全日本ロードレース選手権JGP2の代表として、モト2へのワイルドカード参戦。存分に浦本らしい走りをせてほしい(赤松孝撮影)
全日本ロードレース選手権JGP2の代表として、モト2へのワイルドカード参戦。存分に浦本らしい走りをせてほしい(赤松孝撮影)
 今季チームカガヤマから全日本ロードレース選手権JGP2に参戦している浦本は、ランキングトップでワイルドカードの権利を得ました。ただ、モト2はホンダエンジンを搭載します。コンストラクターが制作した車体にホンダエンジンを乗せて戦うことになるため、スズキ車であるチームカガヤマでは参戦は難しく、これまでもホンダ車以外のライダーたちは、その権利を放棄してきました。

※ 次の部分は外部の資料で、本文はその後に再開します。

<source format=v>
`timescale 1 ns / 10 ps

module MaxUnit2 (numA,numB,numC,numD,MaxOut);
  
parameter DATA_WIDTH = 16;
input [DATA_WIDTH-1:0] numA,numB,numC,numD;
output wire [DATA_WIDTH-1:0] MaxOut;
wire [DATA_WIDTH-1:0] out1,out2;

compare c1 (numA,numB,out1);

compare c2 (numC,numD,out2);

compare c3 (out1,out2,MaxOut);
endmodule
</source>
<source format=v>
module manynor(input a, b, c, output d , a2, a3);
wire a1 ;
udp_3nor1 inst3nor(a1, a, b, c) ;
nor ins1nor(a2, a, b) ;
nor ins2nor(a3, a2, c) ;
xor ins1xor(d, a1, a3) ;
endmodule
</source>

 ですが、ライダーでありチーム代表でもある加賀山就臣は「日本代表が勝負できないのはおかしい」と、浦本に走らせるべく奮闘します。加賀山は全日本ロードレース選手権を戦うライバルたちに話し、その思いに、チームやメーカーの垣根を越え、誰もが手を差し伸べてくれることになりました。

 だから、チーム名は「JAPAN−GP2」。マシン、パーツ、データ、アドバイスと各チーム、メーカーの惜しみない援助の力で、浦本は世界への舞台への挑戦権を得ることができたのです。

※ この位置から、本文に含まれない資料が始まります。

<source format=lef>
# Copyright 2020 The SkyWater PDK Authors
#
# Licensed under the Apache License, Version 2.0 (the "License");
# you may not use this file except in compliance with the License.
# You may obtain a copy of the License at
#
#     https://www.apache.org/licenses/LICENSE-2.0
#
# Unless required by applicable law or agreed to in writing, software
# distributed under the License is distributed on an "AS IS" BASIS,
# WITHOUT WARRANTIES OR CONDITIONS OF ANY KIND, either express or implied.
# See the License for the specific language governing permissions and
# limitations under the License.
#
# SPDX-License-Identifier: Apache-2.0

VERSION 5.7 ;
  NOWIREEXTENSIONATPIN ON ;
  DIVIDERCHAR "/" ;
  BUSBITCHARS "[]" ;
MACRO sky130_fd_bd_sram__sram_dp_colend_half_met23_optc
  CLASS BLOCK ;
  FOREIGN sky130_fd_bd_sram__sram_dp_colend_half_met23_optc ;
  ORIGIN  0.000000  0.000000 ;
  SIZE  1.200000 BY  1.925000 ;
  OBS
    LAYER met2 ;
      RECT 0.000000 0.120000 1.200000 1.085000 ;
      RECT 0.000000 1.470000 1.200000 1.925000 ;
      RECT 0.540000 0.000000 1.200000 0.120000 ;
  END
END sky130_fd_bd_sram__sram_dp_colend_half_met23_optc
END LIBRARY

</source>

 全日本ロードレース選手権JGP2とモト2は、レギュレーションが違い、そのままのマシンでは参戦できません。そのことに対して、世界を目指し切磋琢磨するチームやライダーでも、どこか諦めの気持ちを抱えていました。ですが、今回のプロジェクトが実現したことによって、メーカーに縛られることなく、誰もが世界の舞台に立てる可能性を示したのです。

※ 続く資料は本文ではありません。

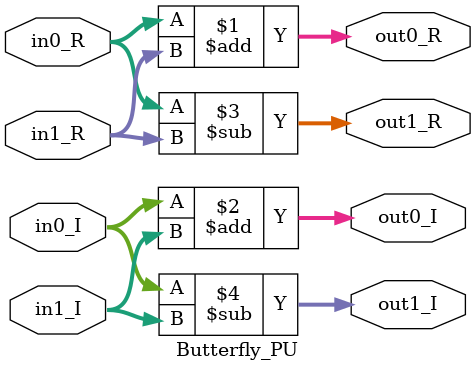
<source format=v>
module Butterfly_PU #(parameter Data_Width = 32)(
input			[Data_Width-1:0] 		in0_R,in0_I,
input			[Data_Width-1:0]		in1_R,in1_I,


output	wire	[Data_Width-1:0]		out0_R,out0_I,
output	wire	[Data_Width-1:0]		out1_R,out1_I
		






);



assign out0_R =	in0_R + in1_R ;

assign out0_I =	in0_I + in1_I ;

assign out1_R =	in0_R - in1_R ;

assign out1_I =	in0_I - in1_I ;









endmodule
</source>
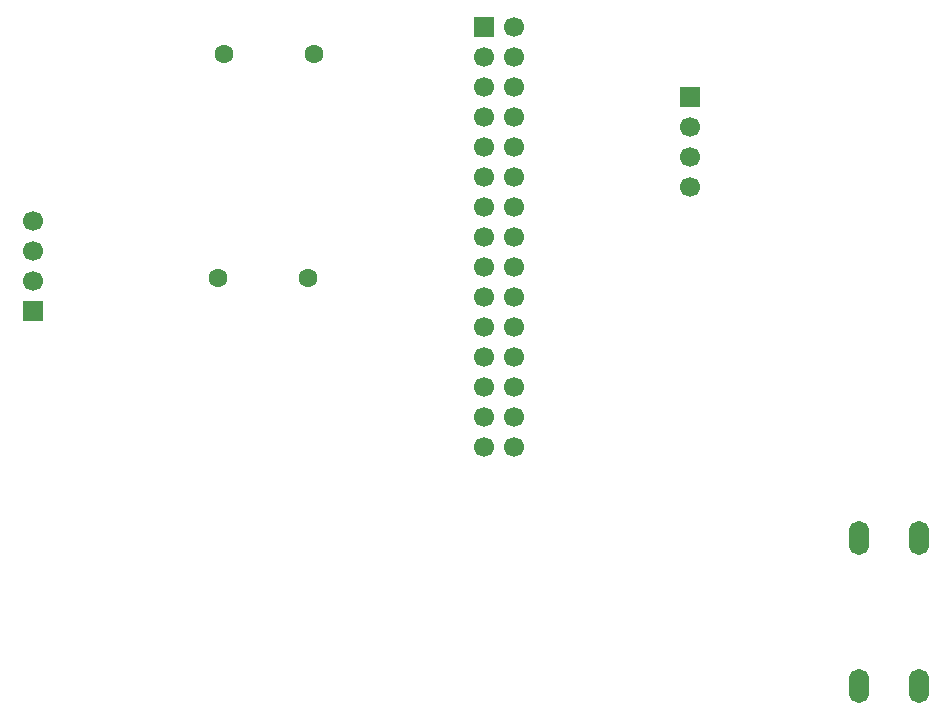
<source format=gbl>
G04 #@! TF.GenerationSoftware,KiCad,Pcbnew,9.0.2*
G04 #@! TF.CreationDate,2025-07-10T22:40:58-04:00*
G04 #@! TF.ProjectId,Temperature Sensor PCB,54656d70-6572-4617-9475-72652053656e,rev?*
G04 #@! TF.SameCoordinates,Original*
G04 #@! TF.FileFunction,Copper,L2,Bot*
G04 #@! TF.FilePolarity,Positive*
%FSLAX46Y46*%
G04 Gerber Fmt 4.6, Leading zero omitted, Abs format (unit mm)*
G04 Created by KiCad (PCBNEW 9.0.2) date 2025-07-10 22:40:58*
%MOMM*%
%LPD*%
G01*
G04 APERTURE LIST*
G04 #@! TA.AperFunction,ComponentPad*
%ADD10R,1.700000X1.700000*%
G04 #@! TD*
G04 #@! TA.AperFunction,ComponentPad*
%ADD11C,1.700000*%
G04 #@! TD*
G04 #@! TA.AperFunction,ComponentPad*
%ADD12C,1.600000*%
G04 #@! TD*
G04 #@! TA.AperFunction,ComponentPad*
%ADD13O,1.700000X2.900000*%
G04 #@! TD*
G04 APERTURE END LIST*
D10*
X97115000Y-95690000D03*
D11*
X97115000Y-98230000D03*
X97115000Y-100770000D03*
X97115000Y-103310000D03*
D10*
X79725000Y-89720000D03*
D11*
X82265000Y-89720000D03*
X79725000Y-92260000D03*
X82265000Y-92260000D03*
X79725000Y-94800000D03*
X82265000Y-94800000D03*
X79725000Y-97340000D03*
X82265000Y-97340000D03*
X79725000Y-99880000D03*
X82265000Y-99880000D03*
X79725000Y-102420000D03*
X82265000Y-102420000D03*
X79725000Y-104960000D03*
X82265000Y-104960000D03*
X79725000Y-107500000D03*
X82265000Y-107500000D03*
X79725000Y-110040000D03*
X82265000Y-110040000D03*
X79725000Y-112580000D03*
X82265000Y-112580000D03*
X79725000Y-115120000D03*
X82265000Y-115120000D03*
X79725000Y-117660000D03*
X82265000Y-117660000D03*
X79725000Y-120200000D03*
X82265000Y-120200000D03*
X79725000Y-122740000D03*
X82265000Y-122740000D03*
X79725000Y-125280000D03*
X82265000Y-125280000D03*
D12*
X57190000Y-111000000D03*
X64810000Y-111000000D03*
D10*
X41500000Y-113810000D03*
D11*
X41500000Y-111270000D03*
X41500000Y-108730000D03*
X41500000Y-106190000D03*
D13*
X111500000Y-145500000D03*
X111500000Y-133000000D03*
X116500000Y-145500000D03*
X116500000Y-133000000D03*
D12*
X57690000Y-92000000D03*
X65310000Y-92000000D03*
M02*

</source>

 加賀山は「全日本ではライバル関係にあるチームが一つになりました。全日本JGP2の代表と考え、胸を張って全力で挑戦してきます。全日本のトップライダーが世界レベルで、どの位置にいるのか。それを知ることは、今後の育成にとって大事なこと。そこから課題を見つけることができると思う。今後の全日本のあり方を考えるヒントにもなると思います。そして今回の参戦スタイルが、これからの日本のレース界を担う若手の目標や夢になるようにバトンをつないで行きたい」と言います。

 浦本は「WGPは、ポケバイに乗っていたころからテレビやビデオで見ていた憧れていた世界です。本当にたくさんの人の協力で参戦できることになり、責任を感じています。先輩の中上(貴晶)さんや、子供の頃から一緒に走っていた哲太(長島)、テレビで見ているGPライダーたちと走れる機会を大事にします」と決意。

 全日本ロードレース選手権を戦うみんなの心意気で、浦本は夢の第一歩を踏み出すことができました。重くて大きな扉をこじ開けたことを誇りに、思いのままに、伸び伸びと、浦本らしい戦いを見せて欲しいとたくさんの関係者が楽しみにしています。